*Goal of the exercise:*
Reproduce the data exactly as given, except for any images.

--- Available data ---

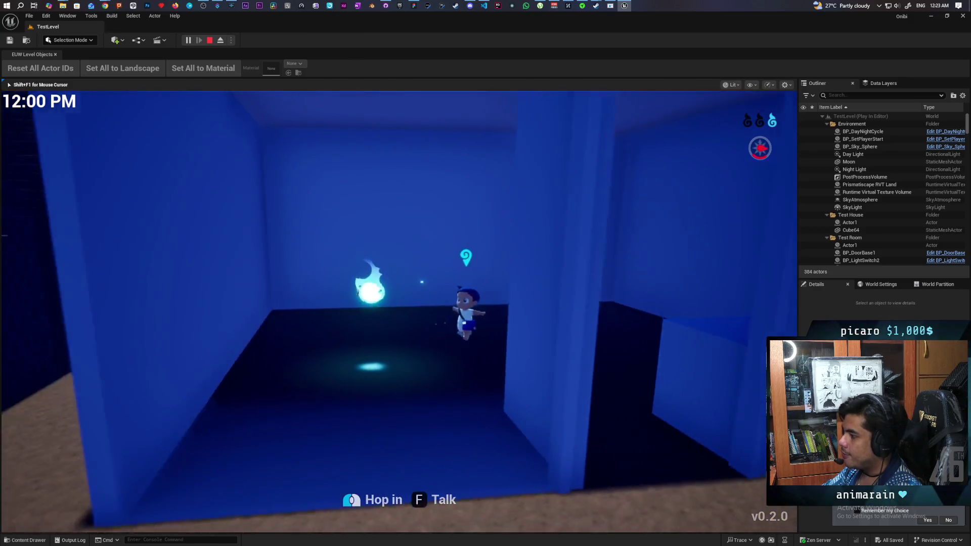
{"action": "key", "text": "w"}
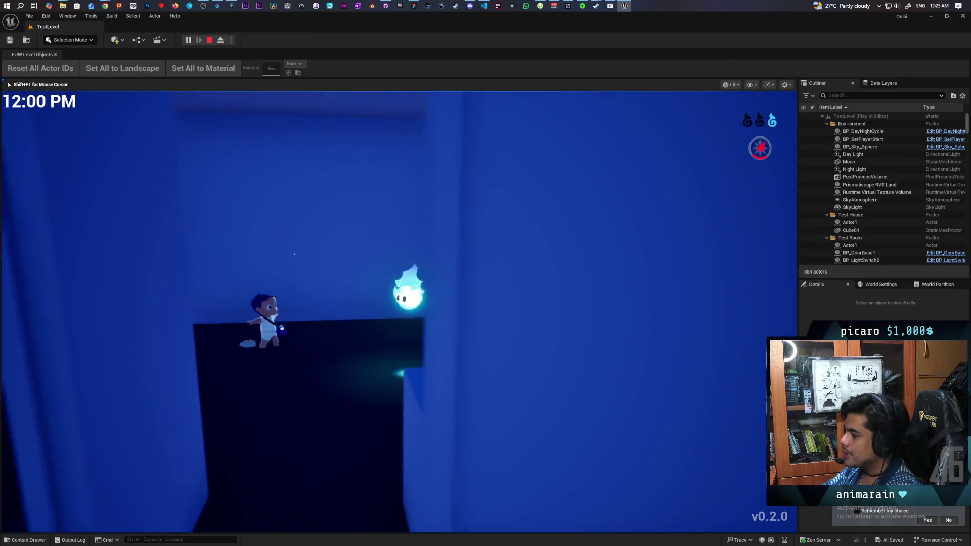
{"action": "key", "text": "w"}
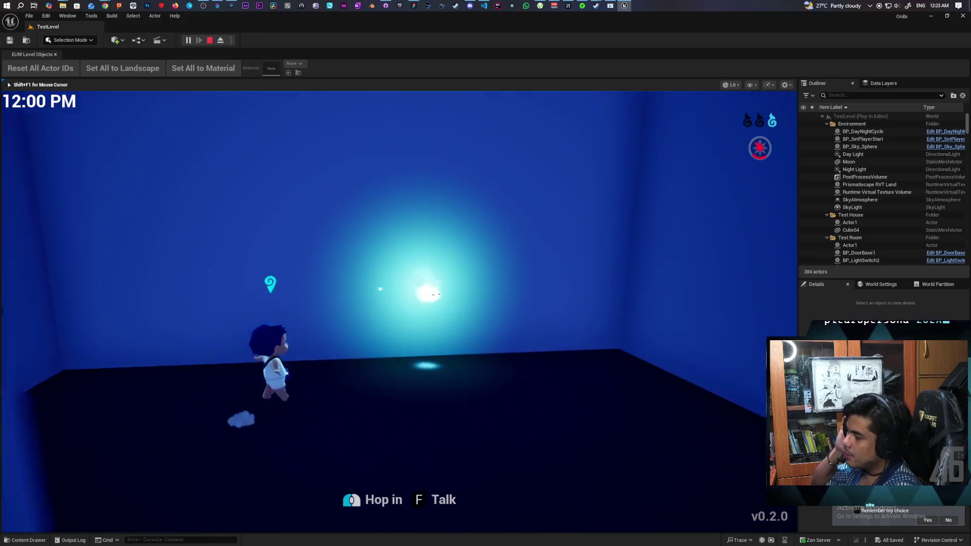
{"action": "key", "text": "w"}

---

*Answer:*
{"action": "key", "text": "w"}
{"action": "key", "text": "w"}
{"action": "key", "text": "w"}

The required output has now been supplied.